Selon la Banque centrale européenne, alors que le taux d’activité reste inférieur de 0,6% à son niveau d’avant la crise du Covid-19, la diminution des flux migratoires a contribué avec la progression des travailleurs inactifs à la baisse de l’offre de main d’œuvre en zone euro. Une étude du Conseil d’analyse économique confirme, pour la France, que les difficultés de recrutement observées à l’été 2021 seraient liées au faible afflux de travailleurs étrangers, surtout dans certains secteurs.

Dans son Bulletin économique paru le 11 novembre, la Banque Centrale Européenne (BCE) examine les facteurs qui ont contribué aux évolutions de l’offre de main-d’œuvre dans la zone euro depuis la pandémie de Covid-19.

Au 2ème trimestre 2021, le taux d’activité (ratio entre la population active et la population en âge de travailler) reste inférieur de 0,6% à son niveau d’avant la crise, soit environ 1,4 million de travailleurs en moins. L’écart actuel du taux d'activité par rapport au niveau attendu en prolongeant la dynamique d’avant-crise s’établirait à environ –0,75 point de pourcentage.

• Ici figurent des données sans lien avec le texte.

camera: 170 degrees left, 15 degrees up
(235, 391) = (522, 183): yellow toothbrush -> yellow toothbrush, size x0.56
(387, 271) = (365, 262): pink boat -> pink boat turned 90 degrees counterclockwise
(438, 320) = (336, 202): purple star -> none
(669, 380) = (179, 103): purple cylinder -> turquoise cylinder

Si le nombre de travailleurs dans la population active reste nettement inférieur aux niveaux d’avant crise en Allemagne et en Italie, il est stable en France et en Espagne, et beaucoup plus élevé aux Pays-Bas. La situation est aussi hétérogène selon les catégories de travailleurs, le recul de l'activité touche davantage les plus âgés et ceux dont le niveau d’instruction est moins élevé ou moyen.

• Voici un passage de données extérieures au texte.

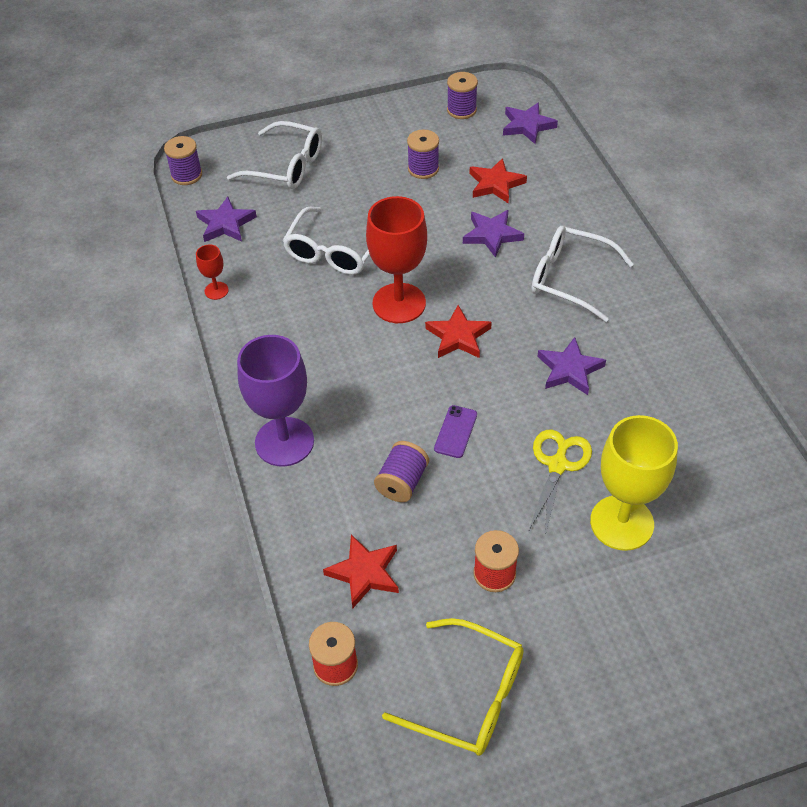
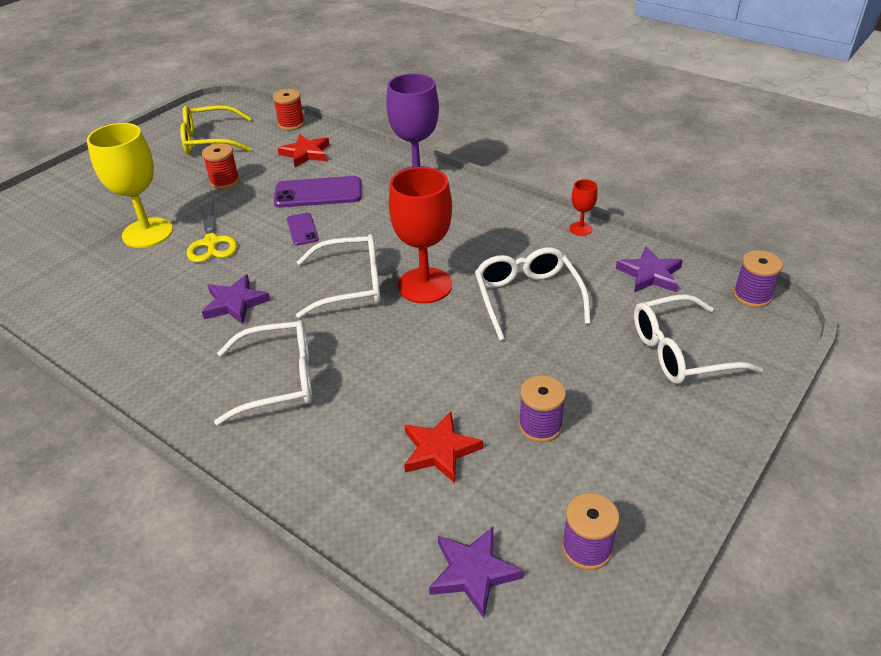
camera: 145 degrees right, 10 degrees down
(402, 482) = (318, 193): purple spool -> purple phone
(458, 336) = (351, 285): red star -> white glasses
(492, 235) = (393, 386): purple star -> none

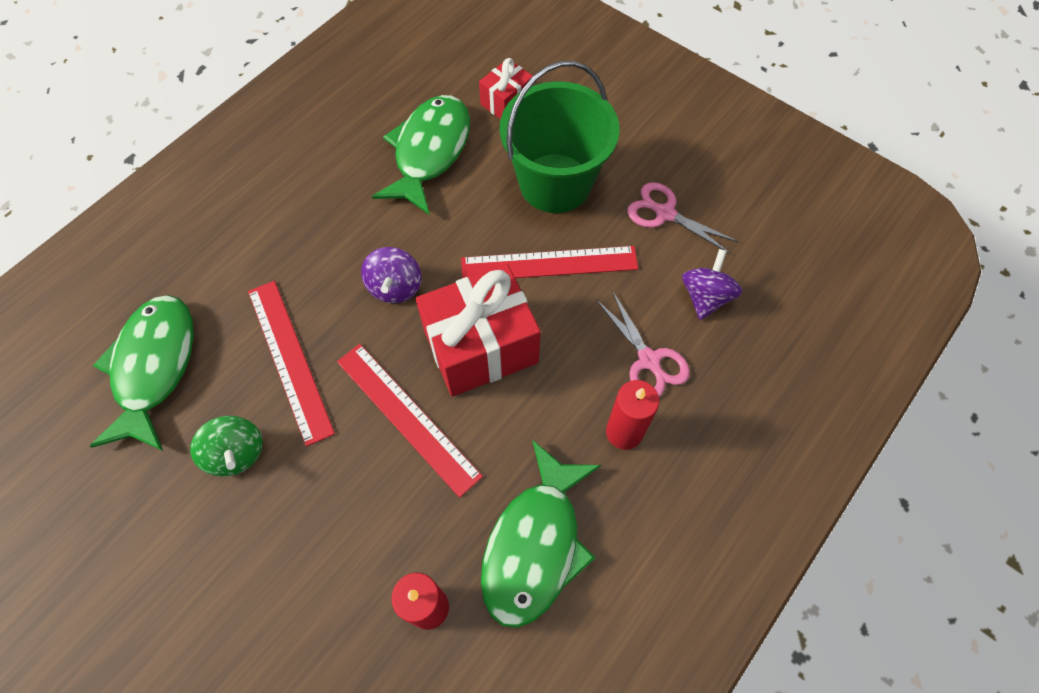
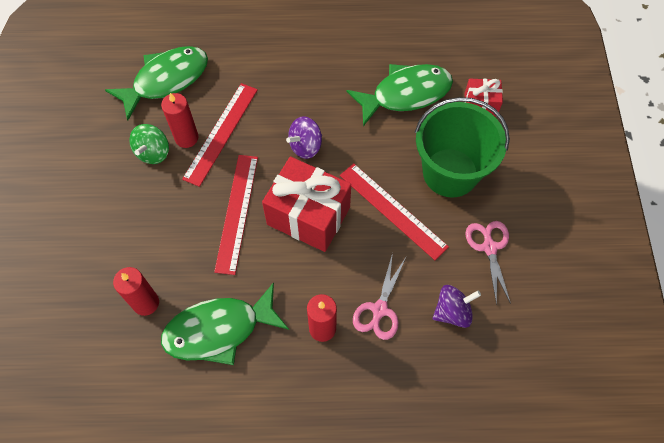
camera: 50 degrees right, 0 degrees up
(256, 401) = (186, 138): none -> red candle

La BCE note que les évolutions de la population active sont "étroitement alignées" sur celles des travailleurs découragés (disponibles pour travailler mais qui ne cherchent pas d’emploi ne pensant pas en trouver), considérés comme inactifs, ce qui n’était pas le cas avant la pandémie.

Cet alignement s’expliquerait en partie par le fait que la population en âge de travailler est demeurée globalement stable durant la pandémie, principalement en raison d’une modération de l’immigration nette depuis le début de la crise, alors qu’elle augmentait auparavant. Or cette immigration devait, selon les prévisions, compenser le vieillissement de la population "et entretenir ainsi la hausse de la population en âge de travailler".

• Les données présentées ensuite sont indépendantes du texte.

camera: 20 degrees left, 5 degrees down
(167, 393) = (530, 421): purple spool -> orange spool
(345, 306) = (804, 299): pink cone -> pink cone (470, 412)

Le retour du taux d’activité au niveau pré-pandémique "prendra du temps" et dépendra de nombreux facteurs (ampleur des séquelles, nombre de personnes qui ont repris leurs études, retour à l’emploi des travailleurs découragés, redressement de la demande de main-d’œuvre, etc.).

Évolutions de l’offre de main d’œuvre dans la zone euro durant la pandémie de COVID-19
Banque Centrale Européenne - Katalin Bodnár et Derry O’Brien – Bulletin économique N°7/2021, 11 novembre 2021

Dans un Focus publié le 9 novembre, le Conseil d’analyse économique constate que les entreprises des secteurs qui emploient traditionnellement davantage de travailleurs immigrés ont été plus nombreuses à rencontrer des difficultés de recrutement depuis la crise Covid.

Pendant la crise du Covid-19, les flux migratoires à destination de la France ont fortement baissé (-79,8% de visas délivrés en 2020 par rapport à 2019). À partir des données de l’enquête Acemo-Covid (Dares) de juillet et août 2021, les auteurs établissent une relation significative et positive entre les entreprises déclarant d’importantes difficultés de recrutement sur cette période et les secteurs présentant, avant la crise (en 2018), une part importante de travailleurs immigrés parmi la main d’oeuvre totale.

Les difficultés de recrutement observées à l’été 2021 en France seraient ainsi, selon les auteurs, notamment liées au faible afflux de travailleurs étrangers, en particulier pour les métiers pénibles, peu qualifiés et aux contrats précaires, et dans des secteurs comme le bâtiment, l’hôtellerie-restauration, les transports et le tourisme, et l’informatique.

Immigration et difficultés de recrutement
Conseil d'analyse économique - Jean BEUVE, Madeleine PERON, Baptiste ROUX - Focus N°73, 9 novembre 2021

Enfin, dans son dernier point de conjoncture, la Banque de France note que les difficultés de recrutement se sont un peu atténuées en octobre, en particulier dans les services, après une augmentation continue au cours des mois précédents. Selon l’enquête de conjoncture menée entre le 27 octobre et le 4 novembre auprès de 8500 entreprises, ces difficultés concernent toutefois encore près de la moitié des entreprises (49%, après 54% en septembre). Selon la Banque de France, ces difficultés de recrutement ne semblent pas avoir d’impact sur la fixation des prix – contrairement aux difficultés d’approvisionnement et à la hausse des prix des matières premières.